= Exercise input =
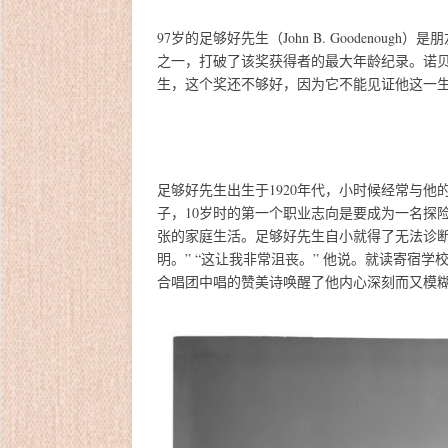
97岁的足够好先生（John B. Goodeno
之一，打破了该奖获得者的最大年龄纪录。诺
生，这个奖还不够好，因为它不能见证他这一
足够好先生出生于1920年代，小时候经常与
子，10岁时的第一个职业志向是要成为一名探
张的家庭生活。足够好先生自小就得了无法诊断
明。” “这让我非常沮丧。” 他说。就读寄宿
合唱团中唱的赞美诗唤醒了他内心深刻而又模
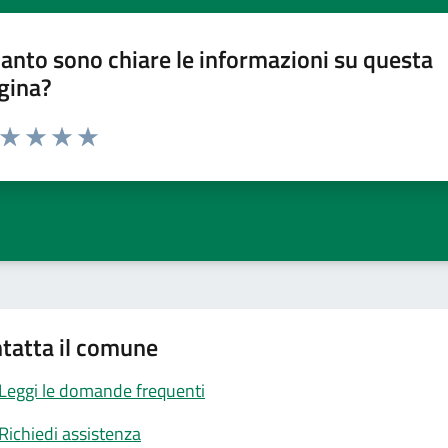
anto sono chiare le informazioni su questa
gina?
a da 1 a 5 stelle la pagina
ta 1 stelle su 5
Valuta 2 stelle su 5
Valuta 3 stelle su 5
Valuta 4 stelle su 5
Valuta 5 stelle su 5
tatta il comune
Leggi le domande frequenti
Richiedi assistenza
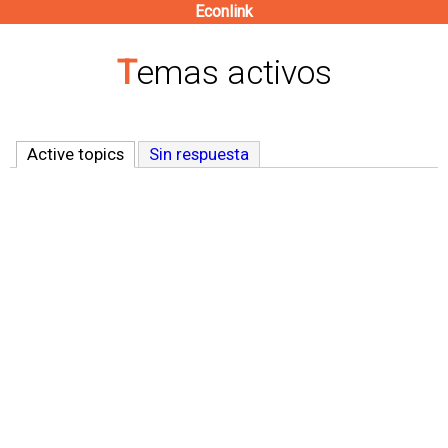
Econlink
Pasar
al
Temas activos
contenido
principal
Active topics
(solapa activa)
Sin respuesta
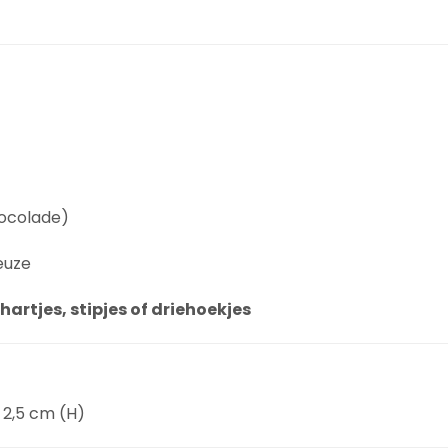
hocolade)
euze
hartjes, stipjes of driehoekjes
 2,5 cm (H)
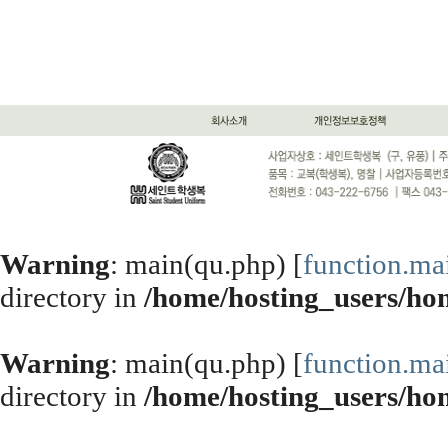
Warning
: main(qu.php) [
function.ma
directory in
/home/hosting_users/h
Warning
: main(qu.php) [
function.ma
directory in
/home/hosting_users/h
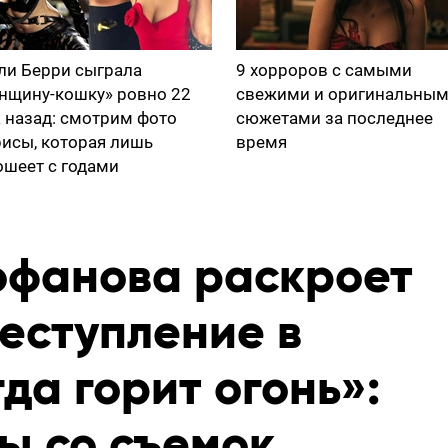
ли Берри сыграла
9 хорроров с самыми
нщину-кошку» ровно 22
свежими и оригинальны
а назад: смотрим фото
сюжетами за последнее
рисы, которая лишь
время
ошеет с годами
фанова раскроет
еступление в
да горит огонь»:
ы со съемок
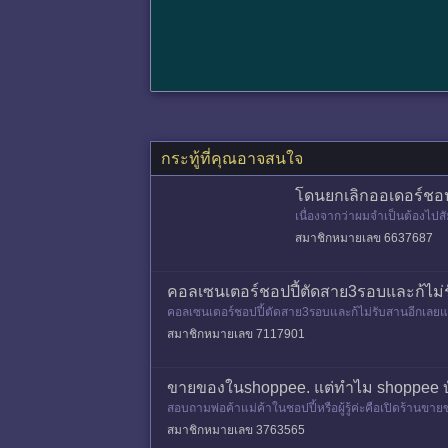
กระทู้ที่คุณอาจสนใจ
โดนยกเลิกออเดอร์ชอปป
เนื่องจากว่าผมจำเป็นต้องไปสัม
ก็ปกติดีครับ(สั่งถูกต้องตามกฎ
สมาชิกหมายเลข 6637687
คอลเซนเตอร์ชอปปี้ตัดสาย3รอบและก้ไม่รั
คอลเซนเตอร์ชอปปี้ตัดสาย3รอบและก้ไม่รับสานอีกเลยแบบนี้
สมาชิกหมายเลข 7117901
ขายของในshoppee. แต่ทำไม shoppee บั
สอบถามพ่อค้าแม่ค้าในชอปปี้หรือผู้รู้ค่ะคือเปิดร้านข
ไขอ
สมาชิกหมายเลข 3763565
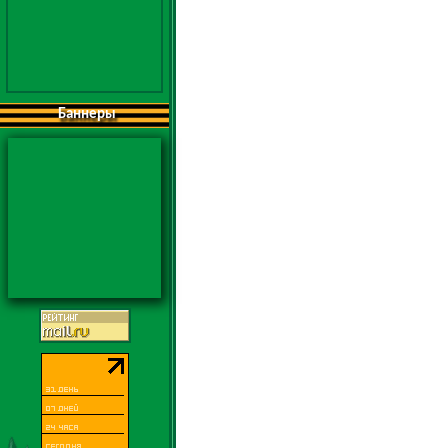
Баннеры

= What is required =
Rewrite the lines of the listing starting at the line containing "กระทู้ที่คุณอาจสนใจ" and ending at the line containing "ขายของในshoppee. แต่ทำไม shoppee บั", replacing "คอลเซนเตอร์" with "ศูนย์บริการลูกค้า" and leaving everything else unchanged.

= Answer box =
กระทู้ที่คุณอาจสนใจ
โดนยกเลิกออเดอร์ชอปป
เนื่องจากว่าผมจำเป็นต้องไปสัม
ก็ปกติดีครับ(สั่งถูกต้องตามกฎ
สมาชิกหมายเลข 6637687
ศูนย์บริการลูกค้าชอปปี้ตัดสาย3รอบและก้ไม่รั
ศูนย์บริการลูกค้าชอปปี้ตัดสาย3รอบและก้ไม่รับสานอีกเลยแบบนี้
สมาชิกหมายเลข 7117901
ขายของในshoppee. แต่ทำไม shoppee บั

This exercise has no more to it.